Wherever "pixels" occurs in the entries, copy the line that holds it.

§ Collection entries
>>>>

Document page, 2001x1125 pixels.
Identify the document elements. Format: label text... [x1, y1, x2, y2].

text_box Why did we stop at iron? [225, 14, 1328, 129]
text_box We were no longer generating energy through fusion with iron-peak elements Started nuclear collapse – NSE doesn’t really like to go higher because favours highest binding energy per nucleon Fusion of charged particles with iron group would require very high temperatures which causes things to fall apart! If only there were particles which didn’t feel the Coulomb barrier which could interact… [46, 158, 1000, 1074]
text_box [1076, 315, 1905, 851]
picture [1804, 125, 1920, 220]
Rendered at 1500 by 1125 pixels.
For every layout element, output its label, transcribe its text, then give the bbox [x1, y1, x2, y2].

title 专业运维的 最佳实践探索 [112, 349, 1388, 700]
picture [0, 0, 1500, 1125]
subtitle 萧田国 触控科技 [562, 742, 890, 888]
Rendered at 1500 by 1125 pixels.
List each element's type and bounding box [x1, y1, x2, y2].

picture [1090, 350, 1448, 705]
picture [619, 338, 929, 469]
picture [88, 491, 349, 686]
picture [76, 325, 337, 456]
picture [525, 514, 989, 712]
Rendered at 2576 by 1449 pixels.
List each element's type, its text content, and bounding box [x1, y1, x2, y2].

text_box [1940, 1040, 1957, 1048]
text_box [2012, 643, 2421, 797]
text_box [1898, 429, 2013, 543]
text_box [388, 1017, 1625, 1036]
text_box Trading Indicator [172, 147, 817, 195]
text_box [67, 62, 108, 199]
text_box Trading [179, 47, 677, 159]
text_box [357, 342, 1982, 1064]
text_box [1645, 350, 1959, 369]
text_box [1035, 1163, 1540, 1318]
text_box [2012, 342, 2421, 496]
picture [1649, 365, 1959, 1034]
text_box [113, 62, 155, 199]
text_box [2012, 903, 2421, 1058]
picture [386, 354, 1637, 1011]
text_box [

<<<<

§ Finished exercise
Document page, 2001x1125 pixels.
Rendered at 1500 by 1125 pixels.
Rendered at 1500 by 1125 pixels.
Rendered at 2576 by 1449 pixels.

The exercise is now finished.